Exercise instructions: Change "Santiago" to "Santi" wherever it occurs in the items below. Write out every item again with nothing else altered.

Top of Provided information

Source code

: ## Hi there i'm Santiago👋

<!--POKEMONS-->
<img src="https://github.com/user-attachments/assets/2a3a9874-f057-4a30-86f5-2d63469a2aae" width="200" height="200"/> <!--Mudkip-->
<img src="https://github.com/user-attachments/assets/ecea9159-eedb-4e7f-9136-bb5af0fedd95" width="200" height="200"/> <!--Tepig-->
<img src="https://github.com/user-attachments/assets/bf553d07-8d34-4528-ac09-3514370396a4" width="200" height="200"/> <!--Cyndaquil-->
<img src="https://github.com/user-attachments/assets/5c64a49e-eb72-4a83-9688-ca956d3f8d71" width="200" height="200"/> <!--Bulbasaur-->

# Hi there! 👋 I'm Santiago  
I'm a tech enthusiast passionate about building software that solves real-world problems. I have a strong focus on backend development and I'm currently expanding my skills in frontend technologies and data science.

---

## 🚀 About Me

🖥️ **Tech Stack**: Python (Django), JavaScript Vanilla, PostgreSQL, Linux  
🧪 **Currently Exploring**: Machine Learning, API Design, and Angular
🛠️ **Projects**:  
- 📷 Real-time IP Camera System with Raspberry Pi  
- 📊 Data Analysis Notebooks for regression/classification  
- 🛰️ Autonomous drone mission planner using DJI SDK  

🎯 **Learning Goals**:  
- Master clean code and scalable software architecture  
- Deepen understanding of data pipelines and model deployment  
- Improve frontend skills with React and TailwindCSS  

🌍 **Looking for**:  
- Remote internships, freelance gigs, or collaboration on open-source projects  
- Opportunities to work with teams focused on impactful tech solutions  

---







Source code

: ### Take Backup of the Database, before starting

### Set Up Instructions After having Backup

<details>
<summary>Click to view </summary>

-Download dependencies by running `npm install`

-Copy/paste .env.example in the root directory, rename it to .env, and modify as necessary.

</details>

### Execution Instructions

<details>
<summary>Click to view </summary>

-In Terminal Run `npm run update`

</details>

Bottom of Provided information

Written answer:
Source code

: ## Hi there i'm Santi👋

<!--POKEMONS-->
<img src="https://github.com/user-attachments/assets/2a3a9874-f057-4a30-86f5-2d63469a2aae" width="200" height="200"/> <!--Mudkip-->
<img src="https://github.com/user-attachments/assets/ecea9159-eedb-4e7f-9136-bb5af0fedd95" width="200" height="200"/> <!--Tepig-->
<img src="https://github.com/user-attachments/assets/bf553d07-8d34-4528-ac09-3514370396a4" width="200" height="200"/> <!--Cyndaquil-->
<img src="https://github.com/user-attachments/assets/5c64a49e-eb72-4a83-9688-ca956d3f8d71" width="200" height="200"/> <!--Bulbasaur-->

# Hi there! 👋 I'm Santi  
I'm a tech enthusiast passionate about building software that solves real-world problems. I have a strong focus on backend development and I'm currently expanding my skills in frontend technologies and data science.

---

## 🚀 About Me

🖥️ **Tech Stack**: Python (Django), JavaScript Vanilla, PostgreSQL, Linux  
🧪 **Currently Exploring**: Machine Learning, API Design, and Angular
🛠️ **Projects**:  
- 📷 Real-time IP Camera System with Raspberry Pi  
- 📊 Data Analysis Notebooks for regression/classification  
- 🛰️ Autonomous drone mission planner using DJI SDK  

🎯 **Learning Goals**:  
- Master clean code and scalable software architecture  
- Deepen understanding of data pipelines and model deployment  
- Improve frontend skills with React and TailwindCSS  

🌍 **Looking for**:  
- Remote internships, freelance gigs, or collaboration on open-source projects  
- Opportunities to work with teams focused on impactful tech solutions  

---







Source code

: ### Take Backup of the Database, before starting

### Set Up Instructions After having Backup

<details>
<summary>Click to view </summary>

-Download dependencies by running `npm install`

-Copy/paste .env.example in the root directory, rename it to .env, and modify as necessary.

</details>

### Execution Instructions

<details>
<summary>Click to view </summary>

-In Terminal Run `npm run update`

</details>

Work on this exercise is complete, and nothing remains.